Im Workshop „Stärkung der Gesundheitskompetenz vulnerabler Zielgruppen “ ging Elfi Schmidt-Garrecht, Leiterin der KZBV-Abteilung Politik und Grundsatzfragen, vertiefend auf die KZBV-Strategie zur Mundgesundheitskompetenz ein. Pflegebedürftige und Menschen mit Behinderungen seien ein langjähriger Arbeitsschwerpunkt der KZBV, erklärte sie. Als Beispiele für eine patientenorientierte Ausrichtung von Informationen nannte sie ein neues, zusammen mit der BZÄK erstelltes Erklärvideo zur Prävention bei Pflegebedürftigen und Menschen mit Behinderungen sowie einen virtuellen Rundgang durch eine barrierearme Zahnarztpraxis. Wichtig sei ein Mix mit analogen Informationsmedien, gerade bei der Ansprache von vulnerablen und nicht immer online-affinen Zielgruppen.

Allianz für Gesundheitskompetenz

2017 wurde unter Federführung des damaligen Bundesgesundheitsministers Hermann Gröhe die„Allianz für Gesundheitskompetenz“ gegründet – unter Einbindung einer großen Zahl von Fachverbänden und Gesundheitsberufen, darunter auch der BZÄK und der KZBV. Die Partner der Allianz verpflichteten sich mit einer gemeinsamen Erklärung, in ihrem jeweiligen Zuständigkeitsbereich Maßnahmen zur Verbesserung des Gesundheitswissens zu entwickeln und umzusetzen. Ein weiterer zentraler Baustein: ein nationales Gesundheitsportal mit qualitätsgesicherten Informationen. Dazu hatte das BMG das Institut für Qualität und Wirtschaftlichkeit (IQWiG) beauftragt, ein Konzept zu erarbeiten, das mittlerweile vorliegt.
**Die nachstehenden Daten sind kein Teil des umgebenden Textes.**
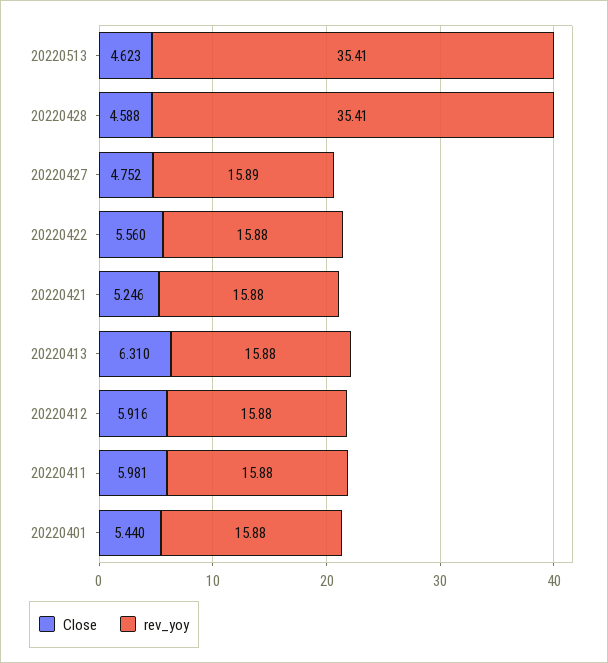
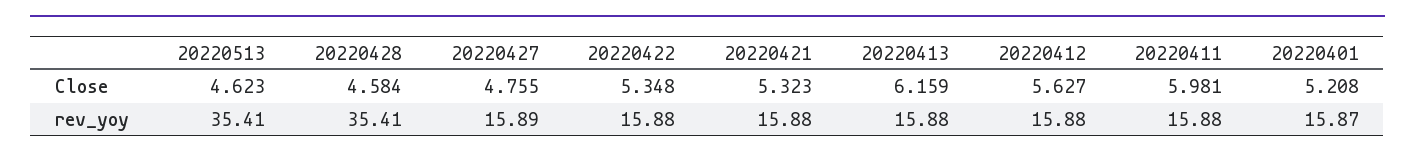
Close, 20220428: 4.588 -> 4.584
Close, 20220427: 4.752 -> 4.755
Close, 20220422: 5.56 -> 5.348
Close, 20220421: 5.246 -> 5.323
Close, 20220413: 6.31 -> 6.159
Close, 20220412: 5.916 -> 5.627
Close, 20220401: 5.44 -> 5.208
rev_yoy, 20220401: 15.88 -> 15.87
Das Portal soll – wie auf der Fachtagung bekannt wurde – Mitte 2020 an den Start gehen.

Im Workshop zur „Kommunikation von Gesundheitsberufen und PatientInnen“ skizzierte Prof. Dr. Dietmar Oesterreich, Vizepräsident der BZÄK, das Kommunikationsmodell der Teach-Back-Methode und der Motivierenden Gesprächsführung. Er verwies auf Besonderheiten in der Zahnmedizin – wie chronische Erkrankungen, unterschiedliche Behandlungsmöglichkeiten oder die hohe Erwartung der Patienten an Funktion und Ästhetik. Sensibel auch: das Thema Kosten. Oesterreich forderte einer Stärkung der Sprechenden Zahnmedizin.

Aspekte der Gesundheitskommunikation seien bisher nur eingeschränkt Gegenstand von zahnärztlicher Aus- und Fortbildung. Deshalb, so Oesterreich, brauche der Zahnarzt konkrete Unterstützung in der täglichen Praxis, dafür sei die sogenannte Teach-Back-Methode bestens geeignet. Bei Teach Back handelt es sich um ein Online-Tutorial, das die Kompetenz des Zahnarztes in der Kommunikation mit dem Patienten verbessern soll. Die Methode richtet sich hauptsächlich an Patienten mit niedriger Mundgesundheitskompetenz. Das E-Learning-Tool lasse sich in die Aus- und Fortbildung von Zahnärzten und Teams integrieren und unterstütze sie bei der Beratung von Patienten. Oesterreich forderte, entsprechende Rahmenbedingungen zu schaffen, um der Sprechenden Zahnmedizin einen größeren Stellenwert einzuräumen.